PROBLEM =>
What you return should be each line of the data containing the string "ForegroundColor".

--- DATA LISTING Enclosed Below ---

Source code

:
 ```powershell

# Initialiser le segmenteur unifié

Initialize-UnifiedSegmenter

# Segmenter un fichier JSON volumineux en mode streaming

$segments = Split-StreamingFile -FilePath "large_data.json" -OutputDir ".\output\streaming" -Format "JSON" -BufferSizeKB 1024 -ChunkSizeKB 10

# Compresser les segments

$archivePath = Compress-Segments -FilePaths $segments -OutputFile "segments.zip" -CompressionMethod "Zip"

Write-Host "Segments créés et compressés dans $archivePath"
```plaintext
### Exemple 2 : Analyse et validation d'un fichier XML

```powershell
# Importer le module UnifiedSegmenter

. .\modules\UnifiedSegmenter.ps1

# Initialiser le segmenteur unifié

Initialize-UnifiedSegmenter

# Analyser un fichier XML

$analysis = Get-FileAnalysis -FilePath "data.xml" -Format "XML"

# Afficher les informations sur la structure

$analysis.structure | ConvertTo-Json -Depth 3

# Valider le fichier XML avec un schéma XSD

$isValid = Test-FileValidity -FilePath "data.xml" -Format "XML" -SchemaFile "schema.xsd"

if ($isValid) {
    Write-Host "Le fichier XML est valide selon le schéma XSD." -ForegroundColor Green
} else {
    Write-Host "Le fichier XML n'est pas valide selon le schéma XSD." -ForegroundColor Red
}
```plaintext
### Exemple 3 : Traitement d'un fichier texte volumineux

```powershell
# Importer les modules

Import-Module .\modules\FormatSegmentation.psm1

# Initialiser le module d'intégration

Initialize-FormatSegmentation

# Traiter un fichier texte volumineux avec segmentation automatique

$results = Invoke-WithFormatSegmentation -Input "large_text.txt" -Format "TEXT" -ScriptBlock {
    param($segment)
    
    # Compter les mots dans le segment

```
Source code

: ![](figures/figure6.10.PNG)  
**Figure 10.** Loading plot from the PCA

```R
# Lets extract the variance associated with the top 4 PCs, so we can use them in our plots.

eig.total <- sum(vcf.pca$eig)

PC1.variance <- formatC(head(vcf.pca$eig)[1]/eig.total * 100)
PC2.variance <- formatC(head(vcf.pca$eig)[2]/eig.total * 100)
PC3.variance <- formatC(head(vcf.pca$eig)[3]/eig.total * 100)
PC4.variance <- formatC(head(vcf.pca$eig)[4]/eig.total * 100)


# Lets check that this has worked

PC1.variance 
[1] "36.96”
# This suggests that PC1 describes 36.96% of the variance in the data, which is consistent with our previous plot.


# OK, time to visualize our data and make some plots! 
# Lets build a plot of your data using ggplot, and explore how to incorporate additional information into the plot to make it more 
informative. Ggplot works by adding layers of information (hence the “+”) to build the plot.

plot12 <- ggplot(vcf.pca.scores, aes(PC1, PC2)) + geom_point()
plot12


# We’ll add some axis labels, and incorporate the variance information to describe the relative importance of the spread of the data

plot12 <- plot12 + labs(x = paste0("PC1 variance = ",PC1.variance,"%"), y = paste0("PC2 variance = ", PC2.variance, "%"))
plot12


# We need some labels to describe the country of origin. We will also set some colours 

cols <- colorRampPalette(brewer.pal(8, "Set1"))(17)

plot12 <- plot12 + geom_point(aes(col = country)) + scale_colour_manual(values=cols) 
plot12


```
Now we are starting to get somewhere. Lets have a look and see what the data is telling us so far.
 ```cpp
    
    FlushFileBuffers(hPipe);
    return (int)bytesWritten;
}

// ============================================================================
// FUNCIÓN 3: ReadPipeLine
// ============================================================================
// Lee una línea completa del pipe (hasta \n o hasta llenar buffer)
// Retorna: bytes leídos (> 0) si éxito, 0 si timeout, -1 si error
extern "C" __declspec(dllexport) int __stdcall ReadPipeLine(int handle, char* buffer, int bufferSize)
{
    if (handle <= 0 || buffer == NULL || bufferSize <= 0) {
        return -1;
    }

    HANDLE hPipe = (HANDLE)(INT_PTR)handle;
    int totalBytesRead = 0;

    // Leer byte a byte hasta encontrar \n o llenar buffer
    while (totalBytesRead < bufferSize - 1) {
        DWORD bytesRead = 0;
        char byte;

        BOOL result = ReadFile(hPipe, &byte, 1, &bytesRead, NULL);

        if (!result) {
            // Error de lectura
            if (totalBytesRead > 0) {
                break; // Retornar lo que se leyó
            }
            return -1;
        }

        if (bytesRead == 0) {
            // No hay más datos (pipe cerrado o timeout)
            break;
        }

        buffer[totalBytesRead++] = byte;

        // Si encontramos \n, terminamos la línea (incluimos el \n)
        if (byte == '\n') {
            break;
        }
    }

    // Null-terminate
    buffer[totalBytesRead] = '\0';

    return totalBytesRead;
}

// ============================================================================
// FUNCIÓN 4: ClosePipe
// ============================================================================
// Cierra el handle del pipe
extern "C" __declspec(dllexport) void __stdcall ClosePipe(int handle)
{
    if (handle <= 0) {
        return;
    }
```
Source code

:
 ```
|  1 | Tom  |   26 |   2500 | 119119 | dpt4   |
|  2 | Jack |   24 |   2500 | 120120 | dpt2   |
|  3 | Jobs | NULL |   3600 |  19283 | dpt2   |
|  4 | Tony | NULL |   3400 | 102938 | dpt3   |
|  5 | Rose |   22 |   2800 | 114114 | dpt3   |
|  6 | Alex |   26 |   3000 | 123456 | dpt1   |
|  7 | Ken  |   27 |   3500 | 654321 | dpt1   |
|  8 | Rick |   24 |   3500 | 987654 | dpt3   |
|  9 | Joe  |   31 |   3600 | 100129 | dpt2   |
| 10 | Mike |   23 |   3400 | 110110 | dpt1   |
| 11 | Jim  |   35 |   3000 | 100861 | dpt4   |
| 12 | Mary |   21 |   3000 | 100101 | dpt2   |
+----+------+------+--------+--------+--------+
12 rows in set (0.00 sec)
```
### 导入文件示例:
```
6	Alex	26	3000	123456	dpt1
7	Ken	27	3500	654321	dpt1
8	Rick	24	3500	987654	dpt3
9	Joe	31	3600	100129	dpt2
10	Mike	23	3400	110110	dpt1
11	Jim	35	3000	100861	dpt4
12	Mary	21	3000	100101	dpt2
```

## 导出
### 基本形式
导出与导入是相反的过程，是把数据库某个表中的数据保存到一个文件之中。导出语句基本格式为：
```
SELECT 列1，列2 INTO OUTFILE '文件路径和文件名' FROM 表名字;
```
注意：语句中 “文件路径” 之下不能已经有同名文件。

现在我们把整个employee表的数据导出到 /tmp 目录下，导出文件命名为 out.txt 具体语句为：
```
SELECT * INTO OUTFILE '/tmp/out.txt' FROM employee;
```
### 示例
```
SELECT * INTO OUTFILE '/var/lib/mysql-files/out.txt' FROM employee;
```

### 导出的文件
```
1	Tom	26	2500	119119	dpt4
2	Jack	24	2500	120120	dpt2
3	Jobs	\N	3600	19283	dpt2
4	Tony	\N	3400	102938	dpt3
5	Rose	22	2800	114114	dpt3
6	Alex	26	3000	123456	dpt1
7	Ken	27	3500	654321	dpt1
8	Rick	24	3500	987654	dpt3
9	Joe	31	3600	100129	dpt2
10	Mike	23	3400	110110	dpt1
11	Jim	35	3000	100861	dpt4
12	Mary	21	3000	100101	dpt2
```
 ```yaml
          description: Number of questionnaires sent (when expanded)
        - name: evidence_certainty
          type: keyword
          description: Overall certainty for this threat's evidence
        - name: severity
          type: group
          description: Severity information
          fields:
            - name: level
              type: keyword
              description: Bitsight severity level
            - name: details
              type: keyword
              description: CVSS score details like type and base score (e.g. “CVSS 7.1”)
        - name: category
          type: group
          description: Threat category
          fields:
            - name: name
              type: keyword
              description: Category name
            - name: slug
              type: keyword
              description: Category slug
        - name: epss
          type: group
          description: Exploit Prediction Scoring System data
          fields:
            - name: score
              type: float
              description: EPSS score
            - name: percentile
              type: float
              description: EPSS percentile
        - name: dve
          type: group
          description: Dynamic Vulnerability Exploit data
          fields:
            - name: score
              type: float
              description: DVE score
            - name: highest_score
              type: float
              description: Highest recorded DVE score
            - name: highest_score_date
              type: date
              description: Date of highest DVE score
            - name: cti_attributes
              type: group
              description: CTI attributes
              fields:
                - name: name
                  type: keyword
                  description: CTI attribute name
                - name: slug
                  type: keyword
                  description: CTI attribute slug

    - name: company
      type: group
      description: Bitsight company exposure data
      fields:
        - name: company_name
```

--- End of Enclosed DATA LISTING ---

YOUR RESPONSE =>
    Write-Host "Le fichier XML est valide selon le schéma XSD." -ForegroundColor Green
    Write-Host "Le fichier XML n'est pas valide selon le schéma XSD." -ForegroundColor Red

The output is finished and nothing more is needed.